Ads, to the extent that they make consumers aware of the things they care about, are not inherently bad. But consumers are so used to the terrible execution of desktop advertising that they have learned to ignore the ads or have installed browser plugins that literally make them invisible.
Still, we learn from our sins, and the sins of our predecessors, and we move on. We can do better. In fact, we are doing better. This is particularly true when you move away from desktop browsers and look at other media, such as mobile. Instead of obstructing consumers’ activity, well-executed mobile ads are meant to enhance it, using the context of a consumer’s real-world behavior and location to provide ads that are in fact helpful and relevant.

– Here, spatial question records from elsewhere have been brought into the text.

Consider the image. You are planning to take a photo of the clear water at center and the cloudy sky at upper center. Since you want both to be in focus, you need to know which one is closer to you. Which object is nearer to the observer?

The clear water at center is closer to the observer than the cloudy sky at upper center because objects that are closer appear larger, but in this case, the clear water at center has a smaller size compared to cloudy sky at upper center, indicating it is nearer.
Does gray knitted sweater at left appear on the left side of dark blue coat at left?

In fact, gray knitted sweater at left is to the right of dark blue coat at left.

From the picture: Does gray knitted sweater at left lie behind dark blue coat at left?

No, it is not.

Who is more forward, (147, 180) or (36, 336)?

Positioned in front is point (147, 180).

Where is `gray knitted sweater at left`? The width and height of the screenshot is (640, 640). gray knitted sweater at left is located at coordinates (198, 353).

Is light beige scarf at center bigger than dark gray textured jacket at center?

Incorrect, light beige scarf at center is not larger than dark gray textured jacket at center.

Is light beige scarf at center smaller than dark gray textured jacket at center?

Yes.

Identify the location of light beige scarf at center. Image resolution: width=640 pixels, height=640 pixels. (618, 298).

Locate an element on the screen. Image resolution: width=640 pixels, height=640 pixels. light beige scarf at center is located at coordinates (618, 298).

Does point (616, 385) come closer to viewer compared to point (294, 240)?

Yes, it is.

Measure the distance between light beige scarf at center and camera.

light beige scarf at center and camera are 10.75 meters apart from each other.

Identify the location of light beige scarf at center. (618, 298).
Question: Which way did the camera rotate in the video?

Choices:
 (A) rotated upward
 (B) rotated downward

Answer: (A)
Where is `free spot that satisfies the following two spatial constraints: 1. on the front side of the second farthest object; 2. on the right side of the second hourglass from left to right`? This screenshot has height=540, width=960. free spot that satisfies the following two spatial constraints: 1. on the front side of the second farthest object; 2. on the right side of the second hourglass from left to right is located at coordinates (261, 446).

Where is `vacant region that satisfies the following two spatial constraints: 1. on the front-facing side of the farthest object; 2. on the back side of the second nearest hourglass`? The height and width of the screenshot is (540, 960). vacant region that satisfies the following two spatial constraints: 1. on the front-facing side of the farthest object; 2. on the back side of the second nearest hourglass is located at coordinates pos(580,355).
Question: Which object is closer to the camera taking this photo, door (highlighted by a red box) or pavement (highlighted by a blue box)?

These real-world insights are unique to mobile, giving us a fresh chance as an industry to deliver a better ad experience. But in order to reach a critical mass of consumers based on real-world behavior and location, it’s essential that we have a way to disseminate ads quickly. Such ads cannot be executed on a wide scale manually. Where we might be able to identify the location of one person in order to serve him an ad, technology allows us to do this for thousands of consumers. Programmatic platforms and real-time bidding strategies allow us to leverage this data we have collected about our audience’s current and historical physical context at scale. This is not the blind push of pop-up and desktop banner ads, but a technology we as an industry have developed as a form of repentance so that we need never distribute irrelevant ads ever again.
At the beginning of the Internet, when we were in our industry’s Eden, we were naïve. Then we realized that there was money to be made. With that first bite of the apple, we became responsible for ads so annoying that we did the industry a disservice and created great annoyance for consumers. The mobile age is our chance to use what we learned from our original sin. Thanks to developments in data tracking and analysis, as well as the advent of programmatic bidding platforms, we now have the opportunity to use consumers’ real-world behavior and intent to quickly and efficiently drive relevant advertising.
Kind of makes that apple taste better, doesn’t it?